After completing graduate school, I pursued a career that would allow me to directly impact public health. I was employed by a pharmaceutical service organization where I prepared documents for submission to FDA. I assisted in getting new therapies to market but, as a service provider, I found the focus on financial considerations to be at odds with my core values. In 2010, I was fortunate enough to be hired by FDA as an investigator working in the Biologics and Bioresearch Monitoring Program areas. This new career path is where my work and values aligned as a public servant. As an investigator, I also became a sort of truth-teller: I identify what’s going on at a firm with “no bias” and “no bend.”

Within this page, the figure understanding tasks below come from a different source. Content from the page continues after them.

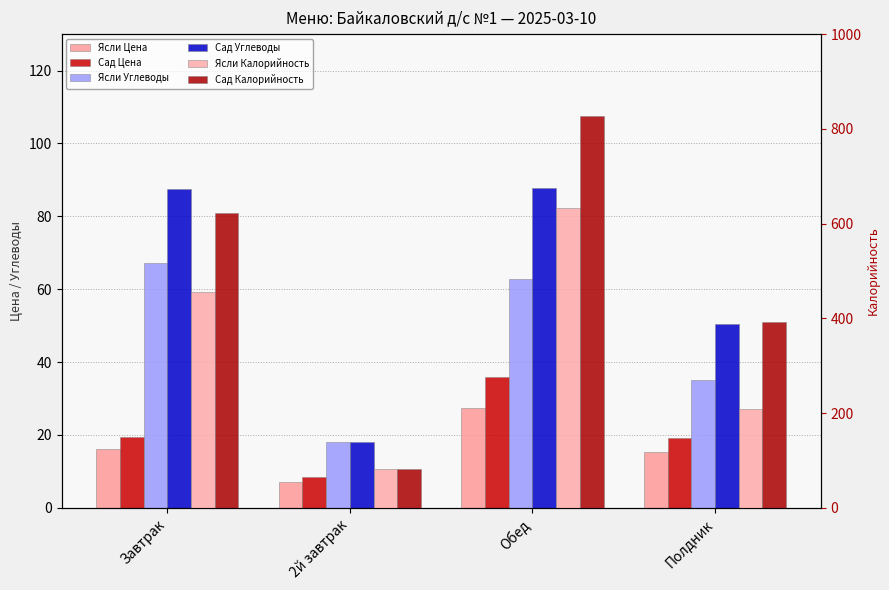

Which has a higher value, Завтрак or 2й завтрак?

Завтрак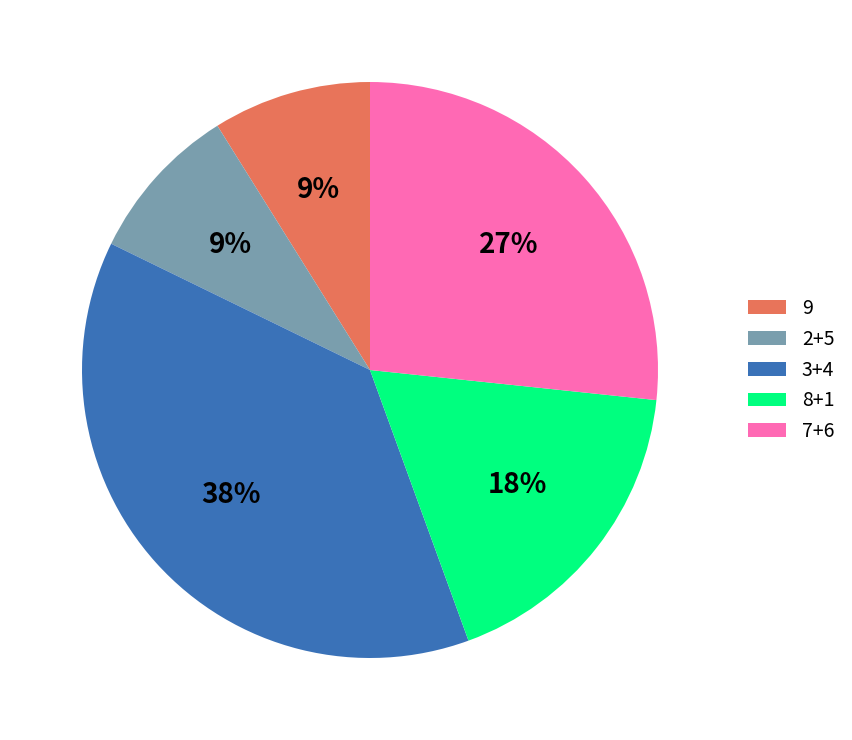

Is the sum of 9 and 3+4 greater than half?

No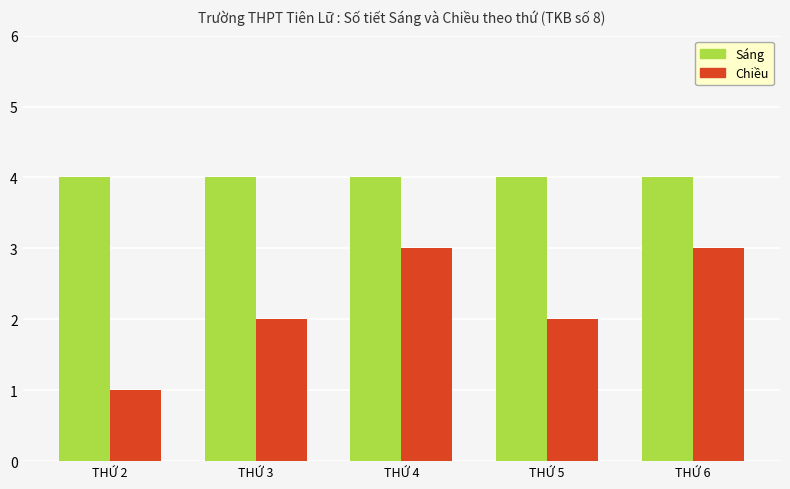

True or false: Sáng has a value of 4 at THỨ 2.

True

I appreciate that my work has a tangible and positive impact on the health and safety of the community and the nation. For example, last year we received notification from a state partner that there was an outbreak of severe bleeding among individuals who recently used illegal synthetic cannabinoids, also known as K2/Spice, that was contaminated with brodifacoum, a very long-acting anticoagulant commonly used in rat poison. Individuals suffering from K2/Spice-related bleeding events reported donating source plasma at different facilities throughout the state. My team conducted a thorough investigation of one of the firms where an individual with severe bleeding was known to have donated plasma. Because of the investigation, the firm developed a new corporate directive and procedures for donors who admit to using synthetic marijuana. The firm implemented the directive and procedures at all of its facilities spanning multiple states. These procedures, prompted by our investigation, directly protected the applicable donors from the bleeding risks and the potential for contamination of blood products donated by individuals who used these substances. Due to the expanding scope, the FDA commissioner released a statement on the risks associated with synthetic cannabinoid product use.
I was introduced to the U.S. Public Health Service Commissioned Corps after joining FDA. At a training session, an officer shared information with me about the corps and its commitment to protect, promote, and advance the health and safety of our nation. As a member of the corps, I have additional opportunities to positively impact my community and the public health.